CIFAR-10 is a benchmark image classification dataset which consists of 60K \(32 \times 32\) color images and Five sixths of them belong to a training set and the rest belong to the test set. To prevent over-fitting while training VGG [6] networks, data-augmentation is used following [4]. A random \(32 \times 32\) crop is from the padded images on which 4 pixels are padded each side. The cropped images are used for training while original images are for testing. We adopt VGG16 [6] architecture for the experiment firstly. Beside, in order to solve the difficulty of training so deep neural network, we initialize these networks with full-trained full precision model.

Fig. 1.
figure 1

Validation accuracy curves of VGG16 on Cifar-10

We compare SATB-Nets with the FPWNs, BWNs and TWNs. The result (Fig. 1 and Table 2) shows that SATB-Nets from VGG16 outperforms BWNs, TWNs and FPWNs by 2.52%, 1.09% and 0.65% respectively. In the meanwhile, SATB-Nets from VGG10, VGG13 and VGG16 are always outperforming BWNs and TWNs.

To our surprise, the SATB-Nets constrained from VGG13 and VGG16 outperform the full precision weights networks. According to our analysis, we conjecture that our SATB-Nets have adequate capacity for expression and the sparse weights networks prevent over-fitting like dropout [15].

Table 2. Validation accuracy of VGGNet on CIFAR-10 (%)

For the more sufficient experimental verification, we expand the experiment to VGG13 removing last 3 convolutional layers of VGG16 [6] and VGG10 removing last 6 convolutional layers. The results met our expectations which are listed in Table 2. In the meanwhile, Table 3 shows the compression ratio of VGG-16.

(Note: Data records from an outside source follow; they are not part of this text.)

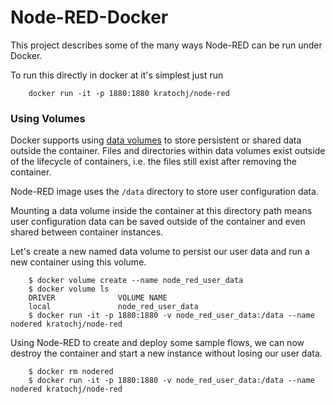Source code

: # Node-RED-Docker

This project describes some of the many ways Node-RED can be run under Docker.

To run this directly in docker at it's simplest just run

        docker run -it -p 1880:1880 kratochj/node-red
		
### Using Volumes

Docker supports using [data volumes](https://docs.docker.com/engine/tutorials/dockervolumes/) to store persistent or shared data outside the container. Files and directories within data volumes exist outside of the lifecycle of containers, i.e. the files still exist after removing the container.

Node-RED image uses the `/data` directory to store user configuration data.

Mounting a data volume inside the container at this directory path means user configuration data can be saved outside of the container and even shared between container instances.

Let's create a new named data volume to persist our user data and run a new container using this volume.  

        $ docker volume create --name node_red_user_data
        $ docker volume ls
        DRIVER              VOLUME NAME
        local               node_red_user_data
        $ docker run -it -p 1880:1880 -v node_red_user_data:/data --name nodered kratochj/node-red

Using Node-RED to create and deploy some sample flows, we can now destroy the container and start a new instance without losing our user data.

        $ docker rm nodered
        $ docker run -it -p 1880:1880 -v node_red_user_data:/data --name nodered kratochj/node-red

Table 3. Compression ratio for VGG-16 (Byte)

3.2 AlexNet on ImageNet

We further examine the performance of SATB-Nets on the ImageNet ILSVRC-2012 dataset, which has over 1.2M training examples and 50K validation examples. We use the AlexNet Caffe model [26] as the reference model. Beside, in order to solve the difficulty of training so deep neural network, we initialize these networks with full-trained full precision model.

Fig. 2.
figure 2

Validation accuracy curves of AlexNet on ImageNet

Our training curves are shown in Fig. 2, the complete result (Fig. 2 and Table 4) shows that SATB-Nets reaches the top-1 validation accuracy of 56.57% which has only 0.15% accuracy degradation over full precision counterpart.

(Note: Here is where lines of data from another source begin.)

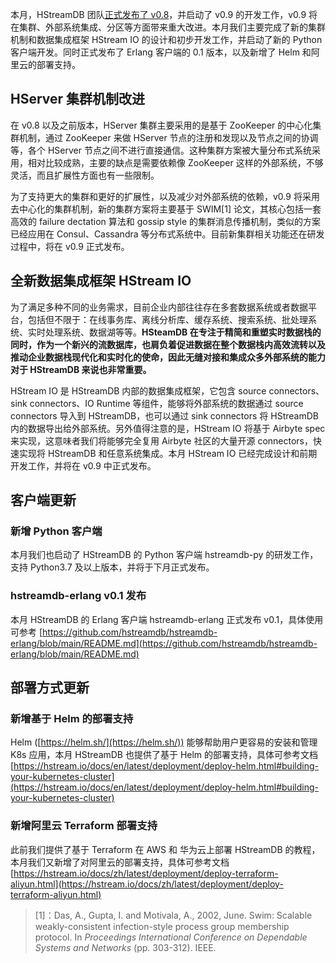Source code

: 本月，HStreamDB 团队[正式发布了 v0.8](https://hstream.io/zh/blog/hstreamdb-v-0-8-release-notes)，并启动了 v0.9 的开发工作，v0.9 将在集群、外部系统集成、分区等方面带来重大改进。本月我们主要完成了新的集群机制和数据集成框架 HStream IO 的设计和初步开发工作，并启动了新的 Python 客户端开发。同时正式发布了 Erlang 客户端的 0.1 版本，以及新增了 Helm 和阿里云的部署支持。

## HServer 集群机制改进

在 v0.8 以及之前版本，HServer 集群主要采用的是基于 ZooKeeper 的中心化集群机制，通过 ZooKeeper 来做 HServer 节点的注册和发现以及节点之间的协调等，各个 HServer 节点之间不进行直接通信。这种集群方案被大量分布式系统采用，相对比较成熟，主要的缺点是需要依赖像 ZooKeeper 这样的外部系统，不够灵活，而且扩展性方面也有一些限制。

为了支持更大的集群和更好的扩展性，以及减少对外部系统的依赖，v0.9 将采用去中心化的集群机制，新的集群方案将主要基于 SWIM[1] 论文，其核心包括一套高效的 failure dectation 算法和 gossip style 的集群消息传播机制，类似的方案已经应用在 Consul、Cassandra 等分布式系统中。目前新集群相关功能还在研发过程中，将在 v0.9 正式发布。

## 全新数据集成框架 HStream IO

为了满足多种不同的业务需求，目前企业内部往往存在多套数据系统或者数据平台，包括但不限于：在线事务库、离线分析库、缓存系统、搜索系统、批处理系统、实时处理系统、数据湖等等。**HSteamDB 在专注于精简和重塑实时数据栈的同时，作为一个新兴的流数据库，也肩负着促进数据在整个数据栈内高效流转以及推动企业数据栈现代化和实时化的使命，因此无缝对接和集成众多外部系统的能力对于 HStreamDB 来说也非常重要。**

HStream IO 是 HStreamDB 内部的数据集成框架，它包含 source connectors、sink connectors、IO Runtime 等组件，能够将外部系统的数据通过 source connectors 导入到 HStreamDB，也可以通过 sink connectors 将 HStreamDB 内的数据导出给外部系统。另外值得注意的是，HStream IO 将基于 Airbyte spec 来实现，这意味者我们将能够完全复用 Airbyte 社区的大量开源 connectors，快速实现将 HStreamDB 和任意系统集成。本月 HStream IO 已经完成设计和前期开发工作，并将在 v0.9 中正式发布。

## 客户端更新

### 新增 Python 客户端

本月我们也启动了 HStreamDB 的 Python 客户端 hstreamdb-py 的研发工作，支持 Python3.7 及以上版本，并将于下月正式发布。

### hstreamdb-erlang v0.1 发布

本月 HStreamDB 的 Erlang 客户端 hstreamdb-erlang 正式发布 v0.1，具体使用可参考 [https://github.com/hstreamdb/hstreamdb-erlang/blob/main/README.md](https://github.com/hstreamdb/hstreamdb-erlang/blob/main/README.md) 

## 部署方式更新

### 新增基于 Helm 的部署支持

Helm ([https://helm.sh/](https://helm.sh/)) 能够帮助用户更容易的安装和管理 K8s 应用，本月 HStreamDB 也提供了基于 Helm 的部署支持，具体可参考文档 [https://hstream.io/docs/en/latest/deployment/deploy-helm.html#building-your-kubernetes-cluster](https://hstream.io/docs/en/latest/deployment/deploy-helm.html#building-your-kubernetes-cluster) 

### 新增阿里云 Terraform 部署支持

此前我们提供了基于 Terraform 在 AWS 和 华为云上部署 HStreamDB 的教程，本月我们又新增了对阿里云的部署支持，具体可参考文档 [https://hstream.io/docs/zh/latest/deployment/deploy-terraform-aliyun.html](https://hstream.io/docs/zh/latest/deployment/deploy-terraform-aliyun.html) 

> [1]：Das, A., Gupta, I. and Motivala, A., 2002, June. Swim: Scalable weakly-consistent infection-style process group membership protocol. In *Proceedings International Conference on Dependable Systems and Networks* (pp. 303-312). IEEE.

Table 4. Validation accuracy of AlexNet on ImageNet(%)

Tables 3 and 5 show the compression ratio of VGG-16 and AlexNet. SATB-Nets achieve up to \(29\times \) and \(31\times \) model compression rate respectively which are closed to the binary weights compression without impacting accuracy.

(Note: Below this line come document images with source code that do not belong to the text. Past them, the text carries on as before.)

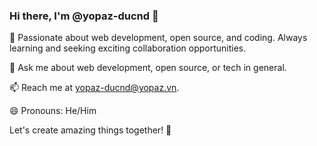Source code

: ### Hi there, I'm @yopaz-ducnd 👋

🚀 Passionate about web development, open source, and coding. Always learning and seeking exciting collaboration opportunities.

💬 Ask me about web development, open source, or tech in general.

📫 Reach me at yopaz-ducnd@yopaz.vn.

😄 Pronouns: He/Him

Let's create amazing things together! 🌟
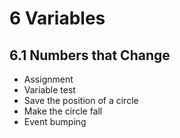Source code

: # 6 Variables

## 6.1 Numbers that Change

- Assignment
- Variable test
- Save the position of a circle
- Make the circle fall
- Event bumping
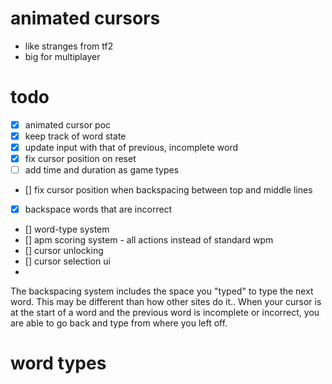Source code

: # animated cursors
  - like stranges from tf2
  - big for multiplayer



# todo
- [x] animated cursor poc
- [x] keep track of word state
- [x] update input with that of previous, incomplete word
- [x] fix cursor position on reset
- [ ] add time and duration as game types
- [] fix cursor position when backspacing between top and middle lines
- [x] backspace words that are incorrect
- [] word-type system
- [] apm scoring system - all actions instead of standard wpm
- [] cursor unlocking
- [] cursor selection ui
-

The backspacing system includes the space you "typed" to type the next word. This may be different than how other sites do it.. When your cursor is at the start of a word and the previous word is incomplete or incorrect, you are able to go back and type from where you left off.


# word types
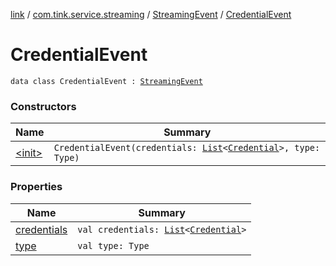 [link](../../../index.md) / [com.tink.service.streaming](../../index.md) / [StreamingEvent](../index.md) / [CredentialEvent](./index.md)

# CredentialEvent

`data class CredentialEvent : `[`StreamingEvent`](../index.md)

### Constructors

| Name | Summary |
|---|---|
| [&lt;init&gt;](-init-.md) | `CredentialEvent(credentials: `[`List`](https://kotlinlang.org/api/latest/jvm/stdlib/kotlin.collections/-list/index.html)`<`[`Credential`](../../../com.tink.model.credential/-credential/index.md)`>, type: Type)` |

### Properties

| Name | Summary |
|---|---|
| [credentials](credentials.md) | `val credentials: `[`List`](https://kotlinlang.org/api/latest/jvm/stdlib/kotlin.collections/-list/index.html)`<`[`Credential`](../../../com.tink.model.credential/-credential/index.md)`>` |
| [type](type.md) | `val type: Type` |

Table 5. Compression statistics for AlexNet (Byte)

4 Conclusion

In this paper, we propose ternary and binary weights networks optimization problems. Next, We propose SATB-Nets which nearly achieve up to binary compression ratio. Meanwhile, experiments show that benchmarks demonstrate the superior performance of the method which we proposed. Next step, we will apply the method to more datasets and models to more deeply explore the relationships between the capacity of networks and the quantized values.